Transcribe each of the items below line by line, keeping every character, symbol, and space unchanged.

───── RECORDS

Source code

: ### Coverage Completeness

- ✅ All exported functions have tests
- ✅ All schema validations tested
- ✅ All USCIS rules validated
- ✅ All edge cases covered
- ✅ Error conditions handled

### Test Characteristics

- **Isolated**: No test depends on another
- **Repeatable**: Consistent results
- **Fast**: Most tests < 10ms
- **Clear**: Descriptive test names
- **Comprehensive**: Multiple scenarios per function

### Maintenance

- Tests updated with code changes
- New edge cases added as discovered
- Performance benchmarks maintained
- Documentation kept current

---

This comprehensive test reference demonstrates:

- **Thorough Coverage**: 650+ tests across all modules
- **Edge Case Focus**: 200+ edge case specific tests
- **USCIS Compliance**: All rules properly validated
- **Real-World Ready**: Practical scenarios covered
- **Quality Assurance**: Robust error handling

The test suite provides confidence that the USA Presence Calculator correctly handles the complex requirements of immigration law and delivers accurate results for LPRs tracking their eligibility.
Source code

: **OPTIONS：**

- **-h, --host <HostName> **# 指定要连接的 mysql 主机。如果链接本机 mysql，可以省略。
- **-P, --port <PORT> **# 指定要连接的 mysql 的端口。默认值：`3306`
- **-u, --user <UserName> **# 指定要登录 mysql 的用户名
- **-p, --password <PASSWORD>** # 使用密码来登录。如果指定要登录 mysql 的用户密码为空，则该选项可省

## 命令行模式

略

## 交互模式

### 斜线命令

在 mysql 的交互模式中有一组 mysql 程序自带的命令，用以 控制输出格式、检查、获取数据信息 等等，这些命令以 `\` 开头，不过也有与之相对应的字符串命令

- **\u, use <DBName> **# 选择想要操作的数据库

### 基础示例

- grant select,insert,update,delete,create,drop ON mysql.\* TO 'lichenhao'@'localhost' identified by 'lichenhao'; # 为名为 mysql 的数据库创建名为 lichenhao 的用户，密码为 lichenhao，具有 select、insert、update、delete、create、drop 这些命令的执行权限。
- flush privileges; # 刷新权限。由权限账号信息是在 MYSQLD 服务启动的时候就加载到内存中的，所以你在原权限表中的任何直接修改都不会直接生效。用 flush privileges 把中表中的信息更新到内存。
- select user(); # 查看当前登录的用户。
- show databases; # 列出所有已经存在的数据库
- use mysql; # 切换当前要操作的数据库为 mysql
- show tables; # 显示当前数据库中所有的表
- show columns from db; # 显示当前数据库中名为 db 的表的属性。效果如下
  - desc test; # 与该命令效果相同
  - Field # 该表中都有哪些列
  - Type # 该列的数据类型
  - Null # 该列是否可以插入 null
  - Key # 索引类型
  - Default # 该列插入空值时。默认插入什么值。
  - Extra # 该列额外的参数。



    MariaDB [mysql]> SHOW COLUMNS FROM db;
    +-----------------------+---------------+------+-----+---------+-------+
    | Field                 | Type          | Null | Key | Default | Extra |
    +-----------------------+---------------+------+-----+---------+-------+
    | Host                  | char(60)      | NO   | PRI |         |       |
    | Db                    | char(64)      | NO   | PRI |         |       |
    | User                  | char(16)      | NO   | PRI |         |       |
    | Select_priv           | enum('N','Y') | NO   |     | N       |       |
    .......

──────────

### ANSWER TO THE PROBLEM
Source code

: ### Coverage Completeness

- ✅ All exported functions have tests
- ✅ All schema validations tested
- ✅ All USCIS rules validated
- ✅ All edge cases covered
- ✅ Error conditions handled

### Test Characteristics

- **Isolated**: No test depends on another
- **Repeatable**: Consistent results
- **Fast**: Most tests < 10ms
- **Clear**: Descriptive test names
- **Comprehensive**: Multiple scenarios per function

### Maintenance

- Tests updated with code changes
- New edge cases added as discovered
- Performance benchmarks maintained
- Documentation kept current

---

This comprehensive test reference demonstrates:

- **Thorough Coverage**: 650+ tests across all modules
- **Edge Case Focus**: 200+ edge case specific tests
- **USCIS Compliance**: All rules properly validated
- **Real-World Ready**: Practical scenarios covered
- **Quality Assurance**: Robust error handling

The test suite provides confidence that the USA Presence Calculator correctly handles the complex requirements of immigration law and delivers accurate results for LPRs tracking their eligibility.
Source code

: **OPTIONS：**

- **-h, --host <HostName> **# 指定要连接的 mysql 主机。如果链接本机 mysql，可以省略。
- **-P, --port <PORT> **# 指定要连接的 mysql 的端口。默认值：`3306`
- **-u, --user <UserName> **# 指定要登录 mysql 的用户名
- **-p, --password <PASSWORD>** # 使用密码来登录。如果指定要登录 mysql 的用户密码为空，则该选项可省

## 命令行模式

略

## 交互模式

### 斜线命令

在 mysql 的交互模式中有一组 mysql 程序自带的命令，用以 控制输出格式、检查、获取数据信息 等等，这些命令以 `\` 开头，不过也有与之相对应的字符串命令

- **\u, use <DBName> **# 选择想要操作的数据库

### 基础示例

- grant select,insert,update,delete,create,drop ON mysql.\* TO 'lichenhao'@'localhost' identified by 'lichenhao'; # 为名为 mysql 的数据库创建名为 lichenhao 的用户，密码为 lichenhao，具有 select、insert、update、delete、create、drop 这些命令的执行权限。
- flush privileges; # 刷新权限。由权限账号信息是在 MYSQLD 服务启动的时候就加载到内存中的，所以你在原权限表中的任何直接修改都不会直接生效。用 flush privileges 把中表中的信息更新到内存。
- select user(); # 查看当前登录的用户。
- show databases; # 列出所有已经存在的数据库
- use mysql; # 切换当前要操作的数据库为 mysql
- show tables; # 显示当前数据库中所有的表
- show columns from db; # 显示当前数据库中名为 db 的表的属性。效果如下
  - desc test; # 与该命令效果相同
  - Field # 该表中都有哪些列
  - Type # 该列的数据类型
  - Null # 该列是否可以插入 null
  - Key # 索引类型
  - Default # 该列插入空值时。默认插入什么值。
  - Extra # 该列额外的参数。



    MariaDB [mysql]> SHOW COLUMNS FROM db;
    +-----------------------+---------------+------+-----+---------+-------+
    | Field                 | Type          | Null | Key | Default | Extra |
    +-----------------------+---------------+------+-----+---------+-------+
    | Host                  | char(60)      | NO   | PRI |         |       |
    | Db                    | char(64)      | NO   | PRI |         |       |
    | User                  | char(16)      | NO   | PRI |         |       |
    | Select_priv           | enum('N','Y') | NO   |     | N       |       |
    .......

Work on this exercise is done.